** What you will do **
From the first line through the line containing "Dans le cadre de la sécurisation d'un", transcribe the records exactly and include no other lines.

****

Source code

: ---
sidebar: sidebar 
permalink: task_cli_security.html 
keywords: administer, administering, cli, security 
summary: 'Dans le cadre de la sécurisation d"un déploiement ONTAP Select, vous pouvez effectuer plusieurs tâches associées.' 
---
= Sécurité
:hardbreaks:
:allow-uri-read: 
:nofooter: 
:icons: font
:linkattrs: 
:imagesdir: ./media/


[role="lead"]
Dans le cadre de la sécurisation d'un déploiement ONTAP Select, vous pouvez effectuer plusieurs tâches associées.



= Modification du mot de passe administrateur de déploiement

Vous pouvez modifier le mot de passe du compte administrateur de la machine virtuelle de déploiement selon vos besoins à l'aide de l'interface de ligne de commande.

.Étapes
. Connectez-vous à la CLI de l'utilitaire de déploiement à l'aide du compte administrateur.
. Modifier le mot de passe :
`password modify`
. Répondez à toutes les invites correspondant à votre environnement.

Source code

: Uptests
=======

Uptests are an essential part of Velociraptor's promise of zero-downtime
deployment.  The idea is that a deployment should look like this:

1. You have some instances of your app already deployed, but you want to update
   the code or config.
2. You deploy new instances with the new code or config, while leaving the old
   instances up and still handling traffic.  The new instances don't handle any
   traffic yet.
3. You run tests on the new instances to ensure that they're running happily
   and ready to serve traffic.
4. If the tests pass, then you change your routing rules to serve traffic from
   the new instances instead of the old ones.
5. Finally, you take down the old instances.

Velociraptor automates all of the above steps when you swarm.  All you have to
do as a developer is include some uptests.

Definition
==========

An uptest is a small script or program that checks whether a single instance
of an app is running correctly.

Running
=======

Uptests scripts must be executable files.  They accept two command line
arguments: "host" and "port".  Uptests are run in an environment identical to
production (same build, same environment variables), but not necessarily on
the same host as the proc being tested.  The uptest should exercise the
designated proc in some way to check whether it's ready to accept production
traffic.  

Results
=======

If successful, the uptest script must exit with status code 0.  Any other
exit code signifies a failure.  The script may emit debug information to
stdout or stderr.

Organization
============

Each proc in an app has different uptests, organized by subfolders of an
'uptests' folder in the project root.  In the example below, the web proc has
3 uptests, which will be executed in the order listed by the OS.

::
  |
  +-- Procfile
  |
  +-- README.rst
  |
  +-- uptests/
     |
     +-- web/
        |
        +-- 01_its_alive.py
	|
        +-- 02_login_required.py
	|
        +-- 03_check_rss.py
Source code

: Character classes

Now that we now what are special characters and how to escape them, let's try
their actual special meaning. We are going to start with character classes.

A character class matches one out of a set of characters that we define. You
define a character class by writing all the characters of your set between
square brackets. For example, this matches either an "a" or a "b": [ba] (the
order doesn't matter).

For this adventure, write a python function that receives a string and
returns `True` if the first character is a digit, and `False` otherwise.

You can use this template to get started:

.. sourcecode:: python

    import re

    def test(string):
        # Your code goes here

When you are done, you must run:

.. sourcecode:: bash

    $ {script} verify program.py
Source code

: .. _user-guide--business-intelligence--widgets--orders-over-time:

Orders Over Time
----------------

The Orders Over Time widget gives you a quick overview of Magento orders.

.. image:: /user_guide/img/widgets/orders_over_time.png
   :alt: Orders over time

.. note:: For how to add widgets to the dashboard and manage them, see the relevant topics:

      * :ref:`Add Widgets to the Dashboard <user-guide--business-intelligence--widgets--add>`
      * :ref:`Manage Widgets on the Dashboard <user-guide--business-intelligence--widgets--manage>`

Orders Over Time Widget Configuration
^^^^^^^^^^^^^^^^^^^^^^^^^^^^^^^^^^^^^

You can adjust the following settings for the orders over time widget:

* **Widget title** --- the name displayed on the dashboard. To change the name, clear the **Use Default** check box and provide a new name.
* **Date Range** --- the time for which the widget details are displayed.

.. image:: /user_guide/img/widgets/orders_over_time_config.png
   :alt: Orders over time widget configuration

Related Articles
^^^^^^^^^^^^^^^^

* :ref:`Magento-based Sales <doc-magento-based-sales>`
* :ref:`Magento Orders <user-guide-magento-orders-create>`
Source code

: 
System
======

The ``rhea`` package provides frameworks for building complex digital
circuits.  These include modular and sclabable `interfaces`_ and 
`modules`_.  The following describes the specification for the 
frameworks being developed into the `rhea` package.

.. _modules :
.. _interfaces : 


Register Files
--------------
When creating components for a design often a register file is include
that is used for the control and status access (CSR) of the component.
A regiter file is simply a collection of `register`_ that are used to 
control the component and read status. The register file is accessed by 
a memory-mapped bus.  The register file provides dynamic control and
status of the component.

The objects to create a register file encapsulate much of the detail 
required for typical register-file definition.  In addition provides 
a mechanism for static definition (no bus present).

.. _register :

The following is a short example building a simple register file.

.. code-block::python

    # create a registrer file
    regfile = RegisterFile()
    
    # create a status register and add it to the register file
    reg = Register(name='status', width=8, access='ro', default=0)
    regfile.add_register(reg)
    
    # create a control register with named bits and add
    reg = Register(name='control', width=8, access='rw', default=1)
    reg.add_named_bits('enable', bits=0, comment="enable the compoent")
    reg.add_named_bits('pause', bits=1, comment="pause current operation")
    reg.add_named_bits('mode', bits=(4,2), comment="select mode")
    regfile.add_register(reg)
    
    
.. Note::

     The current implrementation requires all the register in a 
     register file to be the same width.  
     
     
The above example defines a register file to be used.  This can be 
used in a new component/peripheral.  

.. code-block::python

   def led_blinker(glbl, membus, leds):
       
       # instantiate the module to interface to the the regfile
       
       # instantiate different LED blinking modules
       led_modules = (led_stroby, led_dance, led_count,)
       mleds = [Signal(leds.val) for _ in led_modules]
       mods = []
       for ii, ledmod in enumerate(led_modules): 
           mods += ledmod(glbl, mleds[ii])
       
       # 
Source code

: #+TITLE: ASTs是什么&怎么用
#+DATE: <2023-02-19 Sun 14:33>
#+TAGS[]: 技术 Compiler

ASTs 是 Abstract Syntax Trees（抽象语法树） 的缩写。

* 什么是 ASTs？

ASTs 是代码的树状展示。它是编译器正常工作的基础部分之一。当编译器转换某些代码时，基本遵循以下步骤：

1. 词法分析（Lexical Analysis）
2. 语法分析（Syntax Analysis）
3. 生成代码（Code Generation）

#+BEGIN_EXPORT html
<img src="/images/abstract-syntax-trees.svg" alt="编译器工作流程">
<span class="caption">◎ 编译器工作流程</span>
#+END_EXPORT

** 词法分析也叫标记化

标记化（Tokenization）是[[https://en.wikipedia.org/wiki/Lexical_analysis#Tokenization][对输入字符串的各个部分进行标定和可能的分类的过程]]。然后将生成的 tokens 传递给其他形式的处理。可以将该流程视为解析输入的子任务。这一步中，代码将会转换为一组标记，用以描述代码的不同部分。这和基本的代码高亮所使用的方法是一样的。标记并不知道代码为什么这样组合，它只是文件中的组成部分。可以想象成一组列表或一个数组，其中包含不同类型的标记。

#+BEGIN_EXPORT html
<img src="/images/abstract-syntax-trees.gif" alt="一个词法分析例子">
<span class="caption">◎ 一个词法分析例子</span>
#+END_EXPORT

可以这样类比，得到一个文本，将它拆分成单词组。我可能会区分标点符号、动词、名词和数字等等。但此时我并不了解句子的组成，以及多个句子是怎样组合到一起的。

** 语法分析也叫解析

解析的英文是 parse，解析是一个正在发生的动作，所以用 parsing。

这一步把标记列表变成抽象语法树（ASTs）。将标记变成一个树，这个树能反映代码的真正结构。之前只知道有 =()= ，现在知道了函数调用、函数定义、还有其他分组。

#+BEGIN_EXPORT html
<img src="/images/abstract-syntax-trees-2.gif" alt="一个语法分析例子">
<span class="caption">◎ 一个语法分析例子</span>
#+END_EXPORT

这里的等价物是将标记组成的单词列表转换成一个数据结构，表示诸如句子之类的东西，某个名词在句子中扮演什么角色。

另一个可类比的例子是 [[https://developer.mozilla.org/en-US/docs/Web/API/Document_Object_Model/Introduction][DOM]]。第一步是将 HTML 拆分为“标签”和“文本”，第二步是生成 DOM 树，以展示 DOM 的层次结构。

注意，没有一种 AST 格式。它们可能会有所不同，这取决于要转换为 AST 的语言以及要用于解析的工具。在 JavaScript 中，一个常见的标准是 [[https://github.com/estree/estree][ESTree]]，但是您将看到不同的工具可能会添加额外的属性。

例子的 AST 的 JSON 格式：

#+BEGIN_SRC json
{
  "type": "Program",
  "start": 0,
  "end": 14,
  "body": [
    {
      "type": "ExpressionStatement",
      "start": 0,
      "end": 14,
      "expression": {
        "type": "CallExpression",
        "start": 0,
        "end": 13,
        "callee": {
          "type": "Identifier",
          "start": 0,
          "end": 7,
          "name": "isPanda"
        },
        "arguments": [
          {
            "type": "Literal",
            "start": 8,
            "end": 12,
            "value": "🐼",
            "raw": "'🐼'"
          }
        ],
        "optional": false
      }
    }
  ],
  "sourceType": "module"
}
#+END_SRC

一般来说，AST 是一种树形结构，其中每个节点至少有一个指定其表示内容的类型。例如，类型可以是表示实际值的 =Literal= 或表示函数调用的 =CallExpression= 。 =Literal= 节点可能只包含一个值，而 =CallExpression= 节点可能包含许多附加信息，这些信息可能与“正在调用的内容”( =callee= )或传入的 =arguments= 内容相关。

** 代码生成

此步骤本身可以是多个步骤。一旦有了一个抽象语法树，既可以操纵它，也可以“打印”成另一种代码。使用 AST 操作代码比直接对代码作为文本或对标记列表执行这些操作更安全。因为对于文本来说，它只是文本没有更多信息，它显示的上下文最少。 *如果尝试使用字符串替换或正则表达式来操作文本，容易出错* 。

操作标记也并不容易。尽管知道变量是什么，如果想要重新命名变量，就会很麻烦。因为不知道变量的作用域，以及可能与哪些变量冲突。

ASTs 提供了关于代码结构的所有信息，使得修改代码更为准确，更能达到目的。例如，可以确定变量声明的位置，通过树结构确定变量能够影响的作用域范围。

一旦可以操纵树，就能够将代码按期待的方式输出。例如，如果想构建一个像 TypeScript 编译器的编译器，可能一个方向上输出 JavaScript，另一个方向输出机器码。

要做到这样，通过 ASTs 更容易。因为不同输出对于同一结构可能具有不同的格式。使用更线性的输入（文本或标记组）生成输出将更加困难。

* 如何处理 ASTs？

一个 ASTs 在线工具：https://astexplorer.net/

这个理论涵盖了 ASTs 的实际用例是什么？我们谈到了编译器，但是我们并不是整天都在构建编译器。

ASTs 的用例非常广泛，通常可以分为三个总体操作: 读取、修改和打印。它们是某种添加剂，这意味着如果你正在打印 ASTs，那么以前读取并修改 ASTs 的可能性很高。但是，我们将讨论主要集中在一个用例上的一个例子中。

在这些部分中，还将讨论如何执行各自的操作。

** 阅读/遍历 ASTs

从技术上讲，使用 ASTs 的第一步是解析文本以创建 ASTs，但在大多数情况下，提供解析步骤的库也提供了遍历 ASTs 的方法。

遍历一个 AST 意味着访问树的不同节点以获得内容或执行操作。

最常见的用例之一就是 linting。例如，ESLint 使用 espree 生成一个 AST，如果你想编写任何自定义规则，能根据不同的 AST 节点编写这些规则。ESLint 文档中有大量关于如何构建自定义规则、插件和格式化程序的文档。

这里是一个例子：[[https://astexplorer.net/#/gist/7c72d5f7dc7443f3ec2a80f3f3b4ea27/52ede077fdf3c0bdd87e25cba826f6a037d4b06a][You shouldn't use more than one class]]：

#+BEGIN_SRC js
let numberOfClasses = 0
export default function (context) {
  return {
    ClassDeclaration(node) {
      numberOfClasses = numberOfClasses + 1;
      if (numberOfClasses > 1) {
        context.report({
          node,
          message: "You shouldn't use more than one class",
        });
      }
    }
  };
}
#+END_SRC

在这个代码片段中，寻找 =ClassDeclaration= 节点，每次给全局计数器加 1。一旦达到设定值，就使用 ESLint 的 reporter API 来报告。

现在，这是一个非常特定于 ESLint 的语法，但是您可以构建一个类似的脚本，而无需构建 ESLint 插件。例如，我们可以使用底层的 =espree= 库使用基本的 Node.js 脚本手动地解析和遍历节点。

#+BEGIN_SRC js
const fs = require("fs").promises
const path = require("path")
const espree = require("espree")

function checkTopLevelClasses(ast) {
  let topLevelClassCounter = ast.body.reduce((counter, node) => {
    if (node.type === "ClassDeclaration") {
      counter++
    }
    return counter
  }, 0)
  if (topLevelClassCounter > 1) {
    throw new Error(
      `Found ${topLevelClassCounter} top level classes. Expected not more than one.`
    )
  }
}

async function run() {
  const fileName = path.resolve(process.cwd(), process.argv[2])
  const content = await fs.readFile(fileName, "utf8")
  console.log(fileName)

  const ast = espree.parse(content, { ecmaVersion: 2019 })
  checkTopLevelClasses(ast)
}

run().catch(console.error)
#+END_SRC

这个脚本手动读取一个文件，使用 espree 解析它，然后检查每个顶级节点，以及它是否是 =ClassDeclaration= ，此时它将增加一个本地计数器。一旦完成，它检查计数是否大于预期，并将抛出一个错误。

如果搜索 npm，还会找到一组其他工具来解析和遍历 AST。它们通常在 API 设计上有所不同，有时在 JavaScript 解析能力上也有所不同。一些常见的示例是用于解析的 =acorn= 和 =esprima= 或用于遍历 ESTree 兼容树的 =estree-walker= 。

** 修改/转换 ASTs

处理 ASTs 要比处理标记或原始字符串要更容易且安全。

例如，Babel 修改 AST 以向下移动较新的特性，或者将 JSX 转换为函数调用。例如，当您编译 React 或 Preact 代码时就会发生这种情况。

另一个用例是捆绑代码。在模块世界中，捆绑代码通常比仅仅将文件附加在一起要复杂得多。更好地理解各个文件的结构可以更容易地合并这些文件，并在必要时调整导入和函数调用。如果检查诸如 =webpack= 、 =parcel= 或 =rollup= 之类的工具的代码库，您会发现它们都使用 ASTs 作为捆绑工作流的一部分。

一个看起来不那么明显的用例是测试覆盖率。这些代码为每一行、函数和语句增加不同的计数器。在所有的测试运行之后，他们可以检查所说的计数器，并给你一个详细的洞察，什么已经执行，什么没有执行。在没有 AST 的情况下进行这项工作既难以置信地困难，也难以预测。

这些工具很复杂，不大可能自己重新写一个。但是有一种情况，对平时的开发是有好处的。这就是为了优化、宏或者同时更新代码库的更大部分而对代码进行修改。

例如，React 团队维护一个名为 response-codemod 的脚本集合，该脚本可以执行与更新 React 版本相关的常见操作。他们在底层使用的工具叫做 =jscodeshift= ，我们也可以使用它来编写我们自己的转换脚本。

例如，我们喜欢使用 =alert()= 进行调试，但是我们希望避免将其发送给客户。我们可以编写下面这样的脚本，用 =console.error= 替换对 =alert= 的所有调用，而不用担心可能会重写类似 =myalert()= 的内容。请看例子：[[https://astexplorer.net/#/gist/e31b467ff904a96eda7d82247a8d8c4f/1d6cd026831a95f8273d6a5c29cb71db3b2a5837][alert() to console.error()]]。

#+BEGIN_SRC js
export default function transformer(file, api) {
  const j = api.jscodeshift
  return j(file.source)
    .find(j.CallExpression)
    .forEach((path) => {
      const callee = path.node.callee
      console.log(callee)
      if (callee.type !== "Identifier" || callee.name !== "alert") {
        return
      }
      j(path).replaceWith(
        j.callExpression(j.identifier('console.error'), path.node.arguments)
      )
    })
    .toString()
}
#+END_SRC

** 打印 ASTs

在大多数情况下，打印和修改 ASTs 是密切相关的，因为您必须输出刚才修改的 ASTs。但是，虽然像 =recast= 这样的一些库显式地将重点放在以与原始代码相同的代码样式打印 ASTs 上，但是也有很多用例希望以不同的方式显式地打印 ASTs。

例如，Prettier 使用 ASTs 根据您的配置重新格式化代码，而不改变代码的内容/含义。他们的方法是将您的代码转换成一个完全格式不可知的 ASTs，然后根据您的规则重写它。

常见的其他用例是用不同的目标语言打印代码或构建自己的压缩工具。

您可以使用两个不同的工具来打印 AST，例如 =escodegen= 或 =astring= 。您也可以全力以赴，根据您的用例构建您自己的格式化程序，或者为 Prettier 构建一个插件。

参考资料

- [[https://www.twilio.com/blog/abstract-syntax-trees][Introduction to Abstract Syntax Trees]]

****

** Problem solution **
Source code

: ---
sidebar: sidebar 
permalink: task_cli_security.html 
keywords: administer, administering, cli, security 
summary: 'Dans le cadre de la sécurisation d"un déploiement ONTAP Select, vous pouvez effectuer plusieurs tâches associées.' 
---
= Sécurité
:hardbreaks:
:allow-uri-read: 
:nofooter: 
:icons: font
:linkattrs: 
:imagesdir: ./media/


[role="lead"]
Dans le cadre de la sécurisation d'un déploiement ONTAP Select, vous pouvez effectuer plusieurs tâches associées.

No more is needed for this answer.